Es de notar también cuál es el mecanismo para que esta sociedad enferma muestre sus síntomas. Porque así como al caso de Yosheline se le dio amplia difusión en medios locales, redes sociales y demás existen cientos de casos en esta ciudad que así como ha surgido se han extinguido en la frugalidad de los medios de hoy en día. ¿Qué pasa con todas esas personas que no tuvieron la oportunidad de ser visibilizadas en los medios?, ¿qué pasa con todas esas personas que pertenecen a los barrios marginados, que vienen de escuelas públicas, que tienen un color de piel diferente, que no tienen los medios para comprarles una voz?, ¿qué pasa con todas esas personas que aún no vuelven a casa pero que, como dijo una amiga, no tienen una conexión con la hermana de mi amiga porque quedan sepultados en la marginalidad con la que también vivían en una sociedad ciega, sorda y muda?, ¿puede ser que hayamos volteado a ver esto que sucedió porque nos hizo recordar que no sólo desaparece el que “seguro andaba en malos pasos” sino también el que me recuerda lo cerca que estoy de esto que puede tocarnos a cualquier?…y entonces reacciono y me doy cuenta de que no se trata de juicios morales (porque yo no tendría relación con alguien que “seguro se lo merecía o se lo busco o andaba con maleantes”), se trata de las mujeres.

Como sociedad no sólo somos ciegos, sordos y mudos, también cínicos por ser capaces de culpar a la madre (si, la mujer del cuadro familiar) por no saber en dónde está su hija a cada momento, por no espiar e invadir su privacidad para saber en dónde está a cada momento, por dejarla trabajar, hacer su vida, ser independiente.
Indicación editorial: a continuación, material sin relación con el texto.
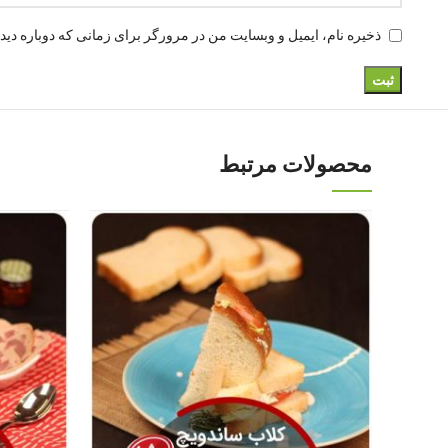
ذخیره نام، ایمیل و وبسایت من در مرورگر برای زمانی که دوباره دید
محصولات مرتبط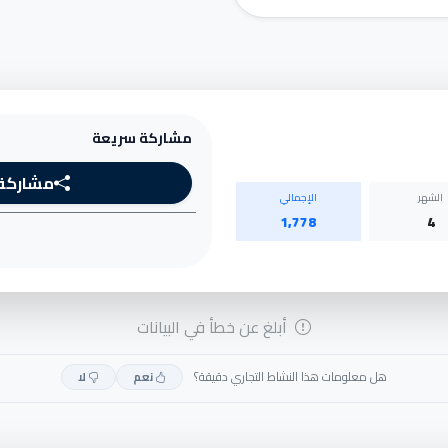
مشاركة سريعة
مشاركة
الشهر
الإجمالي
1,778
4
أبلغ عن خطأ في البيانات
هل معلومات هذا النشاط التجاري دقيقة؟
نعم
لا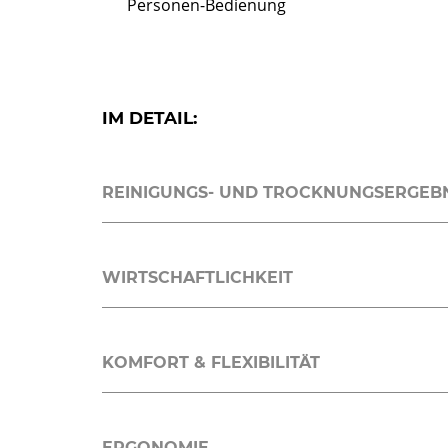
Personen-Bedienung
IM DETAIL:
REINIGUNGS- UND TROCKNUNGSERGEB
WIRTSCHAFTLICHKEIT
KOMFORT & FLEXIBILITÄT
ERGONOMIE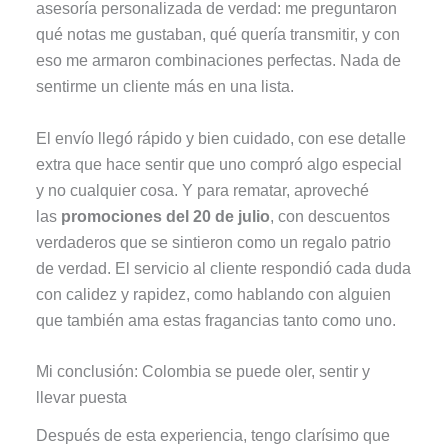
asesoría personalizada de verdad: me preguntaron
qué notas me gustaban, qué quería transmitir, y con
eso me armaron combinaciones perfectas. Nada de
sentirme un cliente más en una lista.
El envío llegó rápido y bien cuidado, con ese detalle
extra que hace sentir que uno compró algo especial
y no cualquier cosa. Y para rematar, aproveché
las
promociones del 20 de julio
, con descuentos
verdaderos que se sintieron como un regalo patrio
de verdad. El servicio al cliente respondió cada duda
con calidez y rapidez, como hablando con alguien
que también ama estas fragancias tanto como uno.
Mi conclusión: Colombia se puede oler, sentir y
llevar puesta
Después de esta experiencia, tengo clarísimo que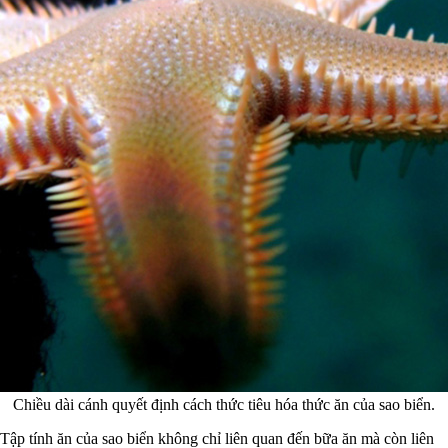
Chiều dài cánh quyết định cách thức tiêu hóa thức ăn của sao biển.
Tập tính ăn của sao biển không chỉ liên quan đến bữa ăn mà còn liên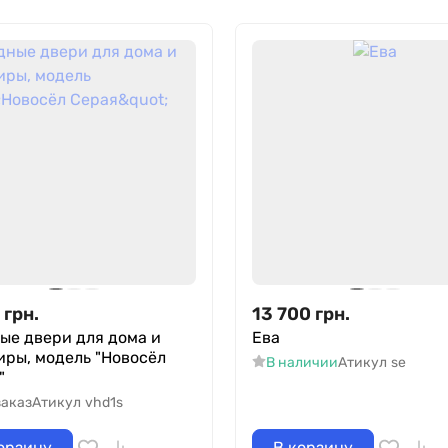
грн.
13 700
грн.
ые двери для дома и
Ева
иры, модель "Новосёл
В наличии
Атикул
se
"
заказ
Атикул
vhd1s
орзину
В корзину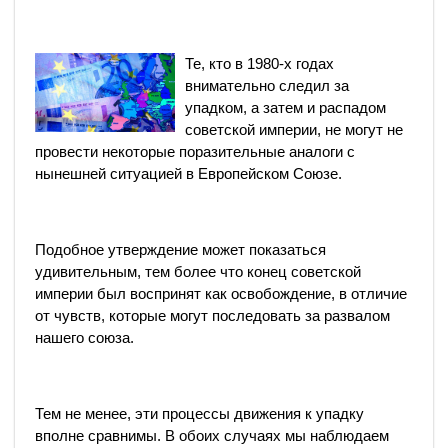
Те, кто в 1980-х годах
внимательно следил за
упадком, а затем и распадом
советской империи, не могут не
провести некоторые поразительные аналоги с
нынешней ситуацией в Европейском Союзе.
Подобное утверждение может показаться
удивительным, тем более что конец советской
империи был воспринят как освобождение, в отличие
от чувств, которые могут последовать за развалом
нашего союза.
Тем не менее, эти процессы движения к упадку
вполне сравнимы. В обоих случаях мы наблюдаем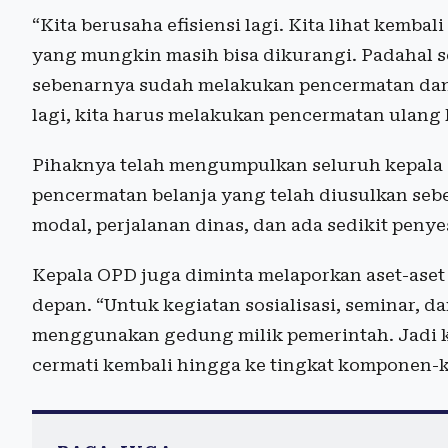
“Kita berusaha efisiensi lagi. Kita lihat kembal
yang mungkin masih bisa dikurangi. Padahal set
sebenarnya sudah melakukan pencermatan dan
lagi, kita harus melakukan pencermatan ulang k
Pihaknya telah mengumpulkan seluruh kepala 
pencermatan belanja yang telah diusulkan se
modal, perjalanan dinas, dan ada sedikit penye
Kepala OPD juga diminta melaporkan aset-aset
depan. “Untuk kegiatan sosialisasi, seminar, 
menggunakan gedung milik pemerintah. Jadi ki
cermati kembali hingga ke tingkat komponen-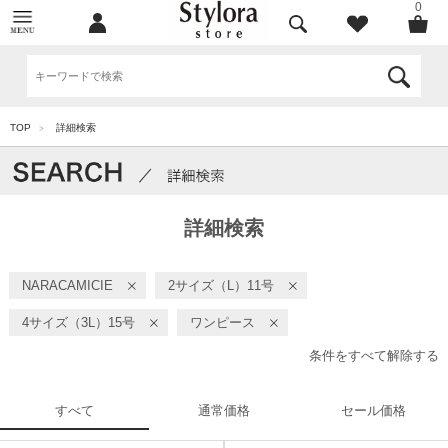
0
TOP
詳細検索
>
詳細検索
NARACAMICIE
2サイズ（L）11号
4サイズ（3L）15号
ワンピース
条件をすべて解除する
すべて
通常価格
セール価格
Está claro que una mujer no debería acceder a esos lujos, está claro que la familia tiene la culpa y no las personas que como familia y sociedad estamos criando. Si, esos que todo lo pueden porque no son niña, que son unos chingones por promiscuos, que comparten las fotos de la novia desnuda (la puta) en redes, que son cínicos, que menosprecian a la mujer, que se creen superiores, que se divierte ten y tratan a la otra como objeto…todo auspiciado por nosotros. Después de todo son los hombres de la casa, los niños, el príncipe azul que el machismo enraizado en esta sociedad nunca soñó.
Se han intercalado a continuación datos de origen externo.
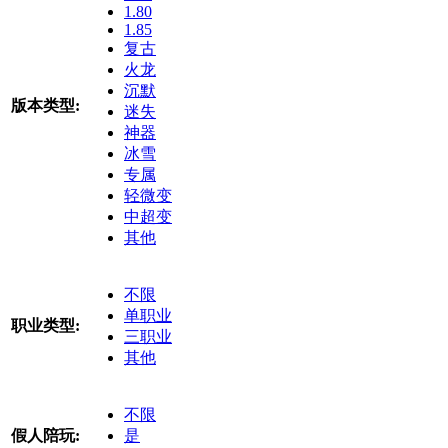
1.80
1.85
复古
火龙
沉默
版本类型:
迷失
神器
冰雪
专属
轻微变
中超变
其他
不限
单职业
职业类型:
三职业
其他
不限
假人陪玩:
是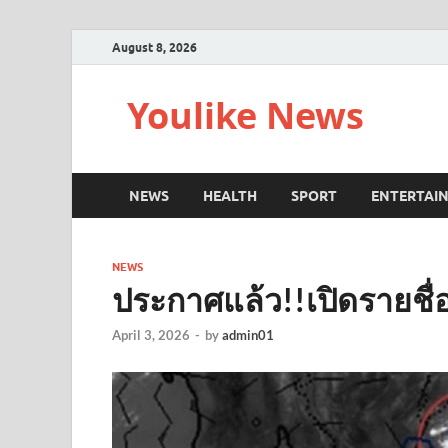
August 8, 2026
Youlike News
NEWS
HEALTH
SPORT
ENTERTAI
NEWS
ประกาศแล้ว!!เปิดรายชื่อ
April 3, 2026
-
by
admin01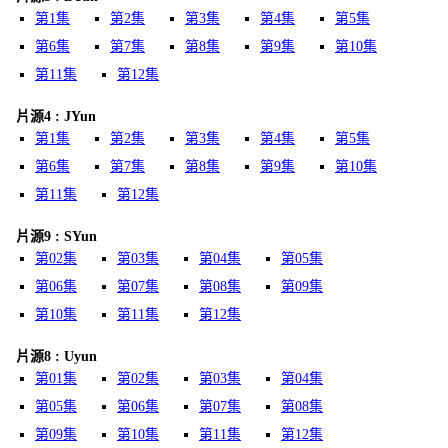
第1集
第2集
第3集
第4集
第5集
第6集
第7集
第8集
第9集
第10集
第11集
第12集
片源4 : JYun
第1集
第2集
第3集
第4集
第5集
第6集
第7集
第8集
第9集
第10集
第11集
第12集
片源9 : SYun
第02集
第03集
第04集
第05集
第06集
第07集
第08集
第09集
第10集
第11集
第12集
片源8 : Uyun
第01集
第02集
第03集
第04集
第05集
第06集
第07集
第08集
第09集
第10集
第11集
第12集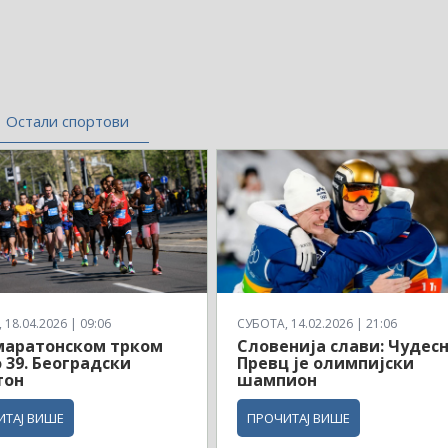
Остали спортови
18.04.2026 | 09:06
СУБОТА, 14.02.2026 | 21:06
маратонском трком
Словенија слави: Чудес
 39. Београдски
Превц је олимпијски
тон
шампион
ИТАЈ ВИШЕ
ПРОЧИТАЈ ВИШЕ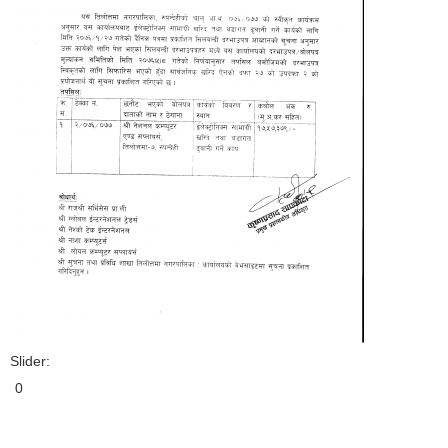
Slider:
0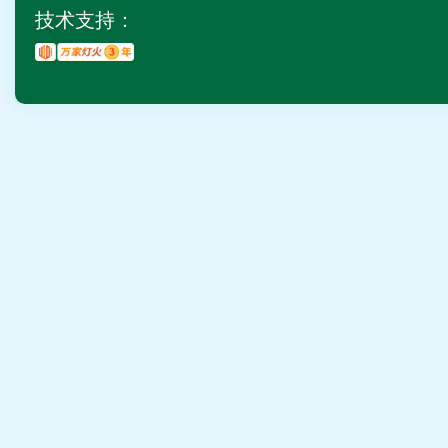
技术支持：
¿Qué pasa en una sociedad cuando asesinamos a nuestras mujeres estranguladas, descuartizadas, violadas, degolladas?, ¿qué clase de ser humano estoy formando hoy?, ¿qué clase de persona soy yo cuando tengo enfrente a una mujer, la que ve a otra personas o la que ve a un objeto?
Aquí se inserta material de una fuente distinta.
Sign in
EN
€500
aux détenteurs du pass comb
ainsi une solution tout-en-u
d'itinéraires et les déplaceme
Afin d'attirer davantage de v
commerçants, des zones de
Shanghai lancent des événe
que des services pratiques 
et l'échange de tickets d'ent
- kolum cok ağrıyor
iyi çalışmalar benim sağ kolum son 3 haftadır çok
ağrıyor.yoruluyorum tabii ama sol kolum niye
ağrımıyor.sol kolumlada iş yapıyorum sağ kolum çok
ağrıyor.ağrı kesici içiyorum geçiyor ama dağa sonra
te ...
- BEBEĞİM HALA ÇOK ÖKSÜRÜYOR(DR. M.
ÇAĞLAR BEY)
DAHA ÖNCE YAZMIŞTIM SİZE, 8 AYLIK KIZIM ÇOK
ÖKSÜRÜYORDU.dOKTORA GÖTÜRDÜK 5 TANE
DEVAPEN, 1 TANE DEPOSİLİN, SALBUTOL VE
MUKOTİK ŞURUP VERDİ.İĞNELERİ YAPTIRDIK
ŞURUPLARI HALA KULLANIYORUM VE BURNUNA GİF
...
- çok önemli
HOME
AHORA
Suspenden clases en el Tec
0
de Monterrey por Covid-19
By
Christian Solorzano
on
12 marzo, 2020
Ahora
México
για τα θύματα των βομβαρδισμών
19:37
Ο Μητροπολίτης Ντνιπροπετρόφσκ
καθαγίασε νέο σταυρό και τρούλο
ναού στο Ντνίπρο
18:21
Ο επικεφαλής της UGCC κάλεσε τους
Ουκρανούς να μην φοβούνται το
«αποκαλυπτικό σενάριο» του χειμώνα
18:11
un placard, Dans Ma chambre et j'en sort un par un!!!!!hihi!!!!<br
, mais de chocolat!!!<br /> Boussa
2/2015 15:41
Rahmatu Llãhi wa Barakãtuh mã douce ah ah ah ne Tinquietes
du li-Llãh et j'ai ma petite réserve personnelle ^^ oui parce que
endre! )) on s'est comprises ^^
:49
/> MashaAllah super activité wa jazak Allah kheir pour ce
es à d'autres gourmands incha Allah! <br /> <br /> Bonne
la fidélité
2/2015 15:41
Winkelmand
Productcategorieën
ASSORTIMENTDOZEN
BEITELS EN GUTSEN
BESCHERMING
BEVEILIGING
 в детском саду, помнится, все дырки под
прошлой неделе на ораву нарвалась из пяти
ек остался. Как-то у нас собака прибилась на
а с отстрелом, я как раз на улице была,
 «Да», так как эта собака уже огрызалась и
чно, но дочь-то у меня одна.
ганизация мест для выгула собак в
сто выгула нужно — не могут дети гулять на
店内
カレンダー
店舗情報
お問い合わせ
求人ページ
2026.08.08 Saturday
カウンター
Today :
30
Es necesario salir de nuestro estado de negación y comenzar a asumir que aquí hay un cáncer haciendo metástasis, un odio multiplicándose hacia las mujeres, una crisis en todo México que nos guste o no se hace cada día más grande. Y no quiero quedarme callado por mi madre, por mis primas, por mis tías, por todas mi amigas, mis sobrinas, mi novia, las mujeres que amo y que he amado. No quiero y no puedo. Odiar y atacar a nuestras mujeres es destruir nuestra misma esencia y pilar como sociedad.